Estaquei, curiosamente surpreendida, defronte do que parecia ser a materialização do que o Grande Peixe Real me havia dito em conversa poucos dias antes, enquanto se falava do graffiti e o seu eventual rumo, e repentinamente, no meio da cacofonia visual das ruas de Madrid, tudo soou terrivelmente profético. E arrepiei-me estarrecida com a possibilidade.

3 comentários:

nuno disse...

é verdadeee

slaize disse...

as tags são a coisa mais característica do graffity, e como tal desaparece quando desaparecer o graffity... são elas que mais "puramente" mostram o espírito básico deste, que tem muito mais a ver com expansão e afirmação individual, tão extrema que impões as obras ao público em vez de as colocar numa galeria, do com manifestações e reflexões de ordem estética.. mesmo que muitos dos que acham "graça" ao graffitty não gostem disto, esta é a verdadeira cara dele e ninguém vai perceber completamente o graffity se não perceberem a existência de tags e as motivações de quem as faz. ***

K disse...

Sim, é certo, não és o primeiro que me diz isso.

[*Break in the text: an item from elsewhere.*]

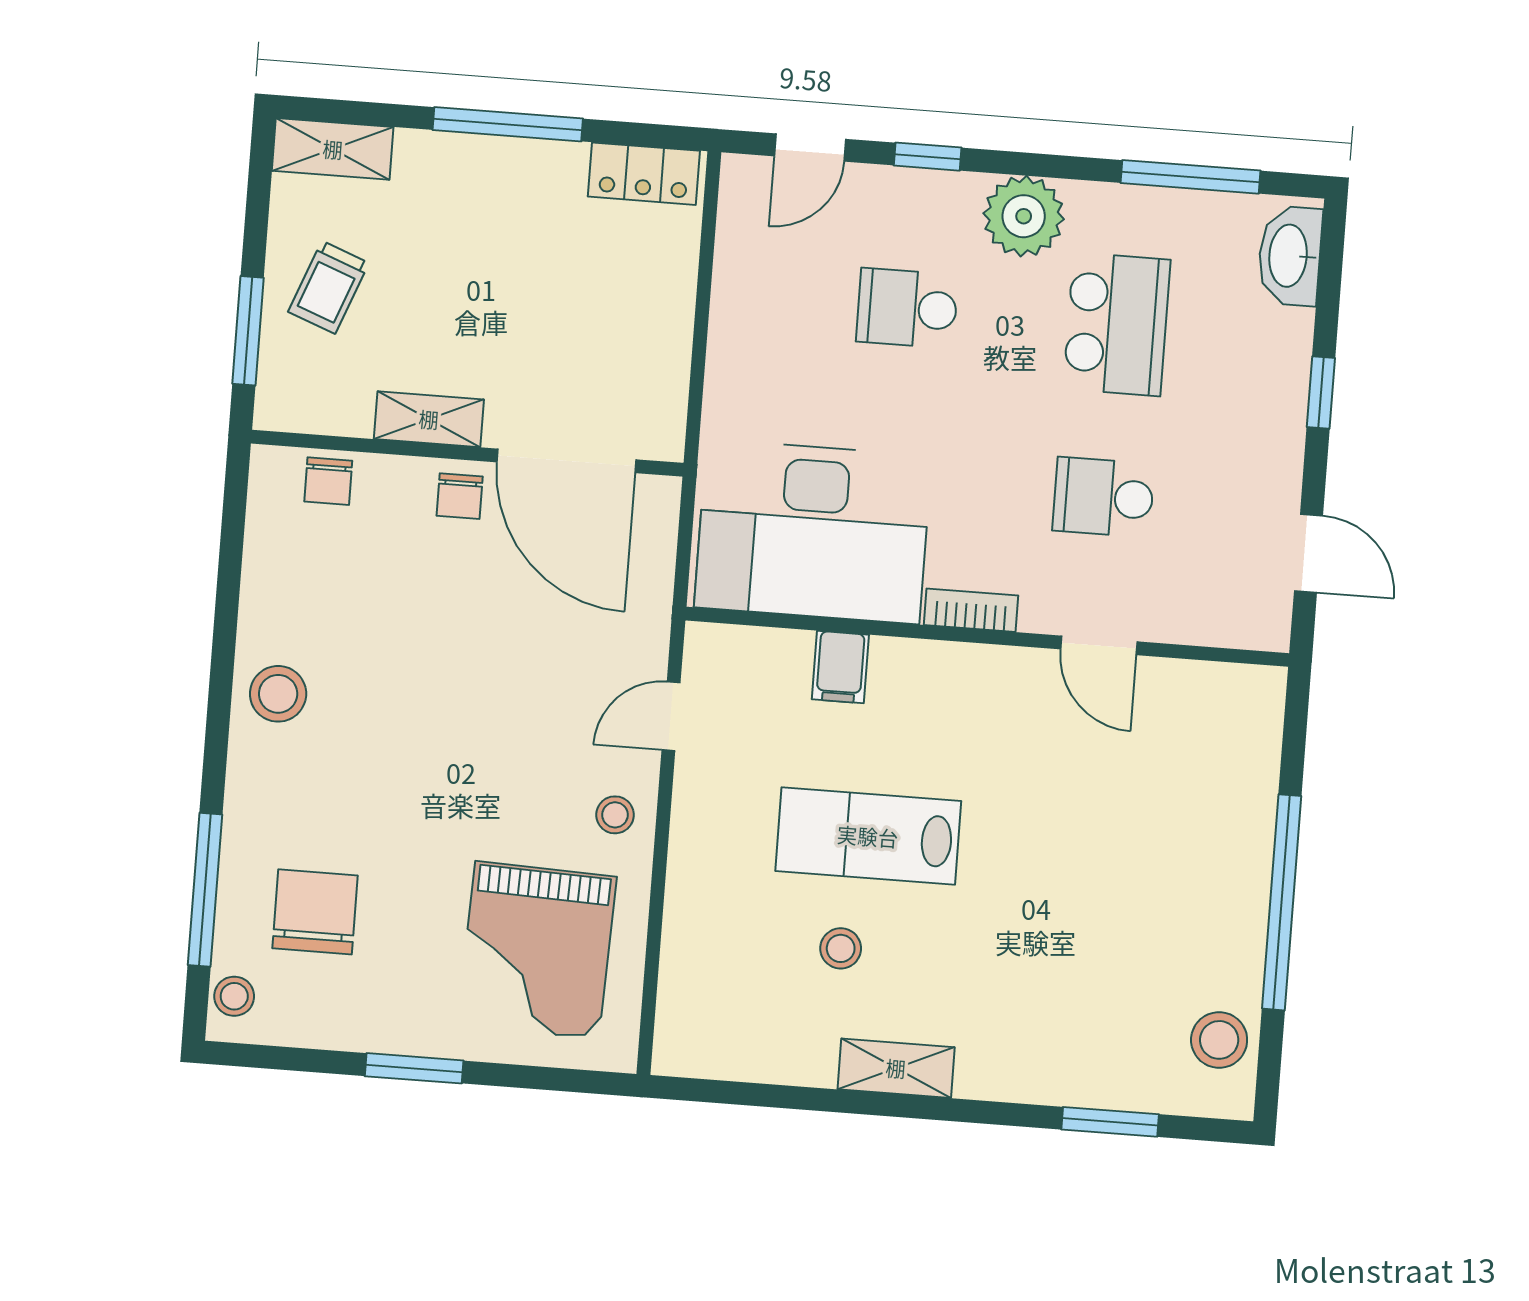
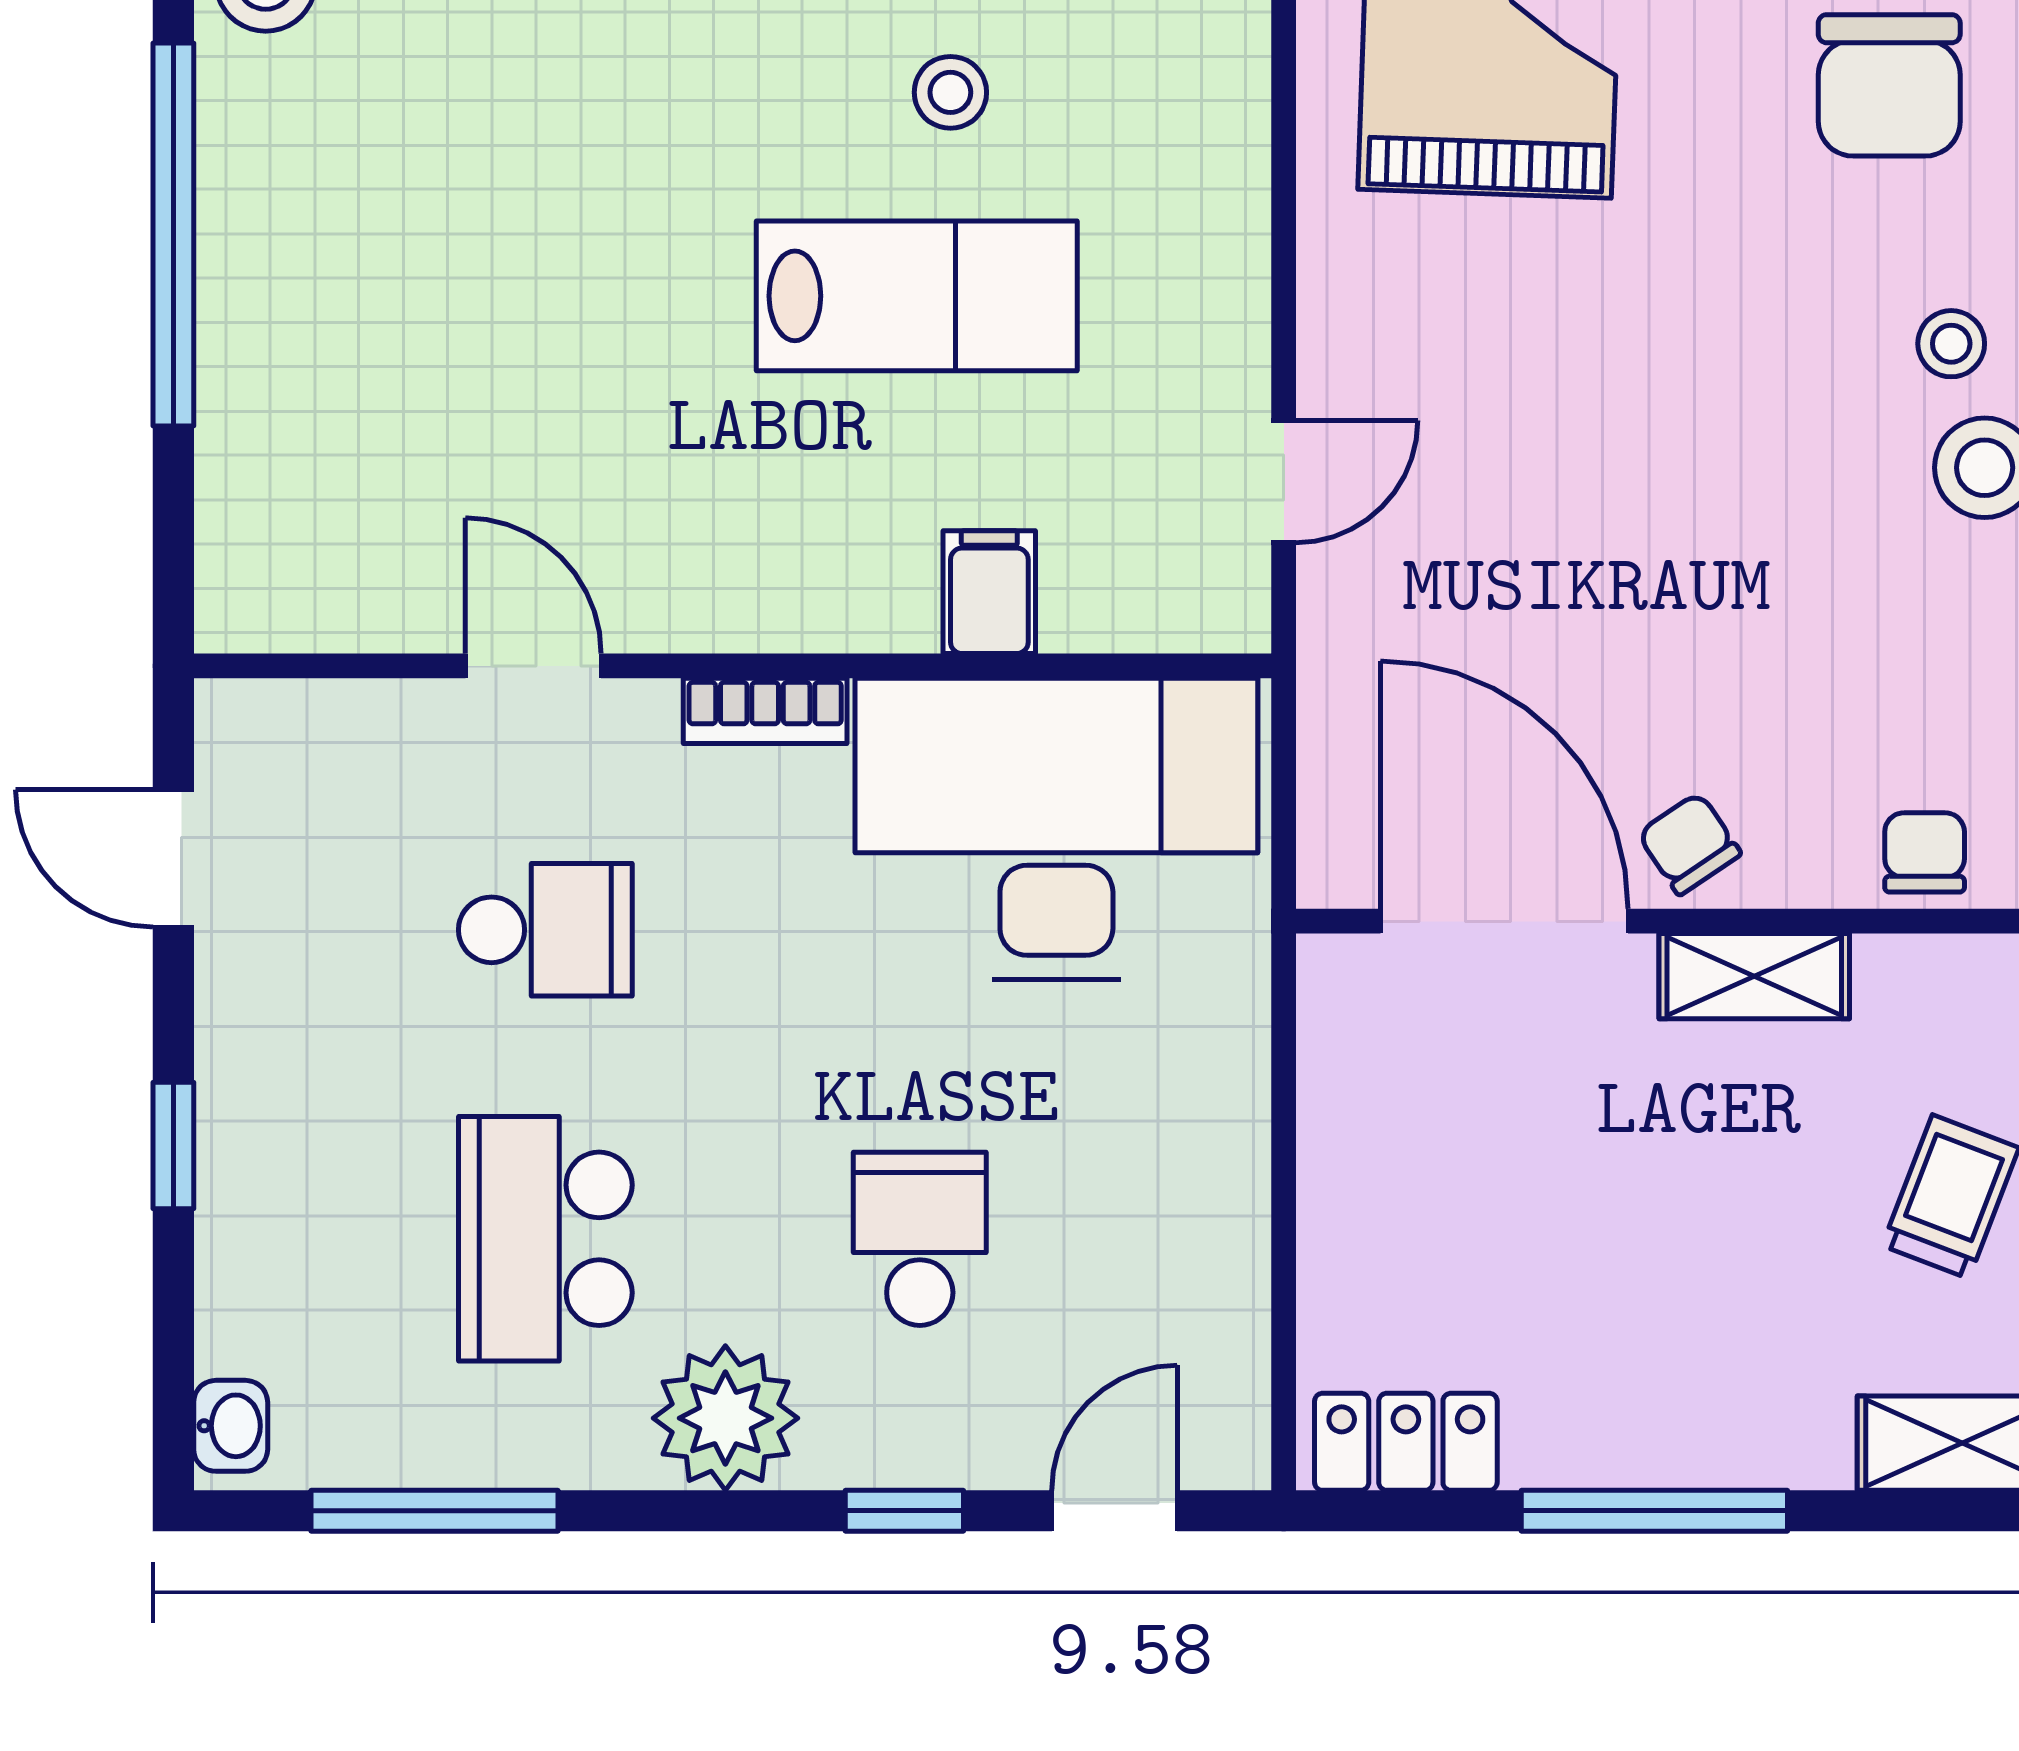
washbasin: (1290, 256) -> (231, 1426), width x0.52, depth x0.69
school desk: (907, 308) -> (920, 1239), turned -90
chair: (460, 496) -> (1689, 844), turned -34
stool: (615, 815) -> (1951, 344), moved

Conquanto eu não aprecie tags na sua globalidade, gosto de saber e percebo, e há inclusivé determinadas situações em que não me desagradam de todo, ou gosto mesmo. Porém continuo a preferir manter-me do outro lado, de quem observa e de quem sente. De quem se preocupa mais com a ordem estética das coisas. E para mim, e para grande parte das pessoas, o uso massivo de tags continuará a ser desagradável à vista. Contudo, não penso que isso me impede de compreender o graffiti e o seu mundo.